The beer-set curds have since lost their luster in the eyes of Southern foodies. Present-day Cantonese prefer a distinct, but related, product called “Ginger Collides with Milk.” As the name announces, the main ingredient is ginger juice and buffalo milk. Like rice brew, ginger contains a rennet-like enzyme.


Given its historically broad popularity, it is curious that the curd is now a signature Beijing treat and even an ethnic food. Indeed, the rebranding of dairy products in the twentieth century is a rich topic. But that’s a blog for another day.


Ingredients:


Whole milk, 200 ml

Fermented Glutinous Rice (jiuniang), 100 ml (for a homemade recipe by Phillips, click here)

Granulated sugar, 10 ml


Equipment:


Instant Pot or steamer

Four 6-ounce ramekins


1. Measure out the milk and sugar.

2. Take 100 ml of fermented rice.
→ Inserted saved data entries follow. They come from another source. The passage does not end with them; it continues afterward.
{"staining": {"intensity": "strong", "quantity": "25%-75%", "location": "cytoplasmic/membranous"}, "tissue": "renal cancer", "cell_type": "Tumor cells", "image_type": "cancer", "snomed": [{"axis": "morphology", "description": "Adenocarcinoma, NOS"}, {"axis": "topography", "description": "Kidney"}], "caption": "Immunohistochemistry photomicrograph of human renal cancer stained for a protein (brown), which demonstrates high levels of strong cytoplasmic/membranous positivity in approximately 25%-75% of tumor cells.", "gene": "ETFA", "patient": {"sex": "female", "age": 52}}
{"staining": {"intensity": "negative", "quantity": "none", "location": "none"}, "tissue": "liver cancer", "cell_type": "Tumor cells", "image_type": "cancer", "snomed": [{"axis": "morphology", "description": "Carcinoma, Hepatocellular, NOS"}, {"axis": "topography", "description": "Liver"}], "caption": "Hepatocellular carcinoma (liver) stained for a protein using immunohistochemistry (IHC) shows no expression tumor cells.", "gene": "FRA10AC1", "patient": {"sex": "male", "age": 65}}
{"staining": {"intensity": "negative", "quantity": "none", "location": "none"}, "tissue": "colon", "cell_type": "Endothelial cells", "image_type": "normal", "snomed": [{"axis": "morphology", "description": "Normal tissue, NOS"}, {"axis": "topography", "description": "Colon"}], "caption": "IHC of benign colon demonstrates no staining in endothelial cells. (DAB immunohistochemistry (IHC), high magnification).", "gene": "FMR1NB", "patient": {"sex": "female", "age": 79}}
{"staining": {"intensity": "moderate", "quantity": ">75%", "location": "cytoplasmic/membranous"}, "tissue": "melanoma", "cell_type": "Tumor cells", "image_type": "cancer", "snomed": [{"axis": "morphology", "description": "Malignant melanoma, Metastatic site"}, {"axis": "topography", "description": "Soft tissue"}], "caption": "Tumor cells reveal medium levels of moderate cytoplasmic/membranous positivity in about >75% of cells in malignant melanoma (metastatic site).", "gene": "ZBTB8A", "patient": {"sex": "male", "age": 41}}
This is the combined weight of the rice and juice, and not just the liquid (too much liquid will result in a curd with holes and an overly alcoholic flavor).

3. Strain out the fermented rice and reserve the juice. Squeeze the rice to get as much liquid as possible. For every 100 ml of the stuff, you get about 60 ml of liquid.

4. Heat the milk and sugar in a pot over a low flame, stirring occasionally. Once a few bubbles form at the surface of the milk, shut off the heat.

5. Let the milk cool to 43° C (110°F ), at which point a skin should form at the surface. The milk will be warm but not scalding hot.

6. Stir the fermented rice juice into the milk. Mix to incorporate evenly.

7. Pour the liquid into the ramekins. The fermented rice liquid tends to settle at the bottom of the pot. To prevent uneven consistency in the curds, try adding a little of the liquid first into each of the ramekins and then add a little more from the bottom of the pot. Stir to mix evenly.

8. Steam the ramekins in the Instant Pot for 20 minutes (high pressure). If using a regular steamer, cover the ramekins with foil and steam them over a medium flame for the same amount of time.

9. Allow the curds to cool before removing. The curd should be soft, with the consistency of a flan. You can add osmanthus syrup, raisins, sunflower seeds, and peanuts, but the curd is also good on its own.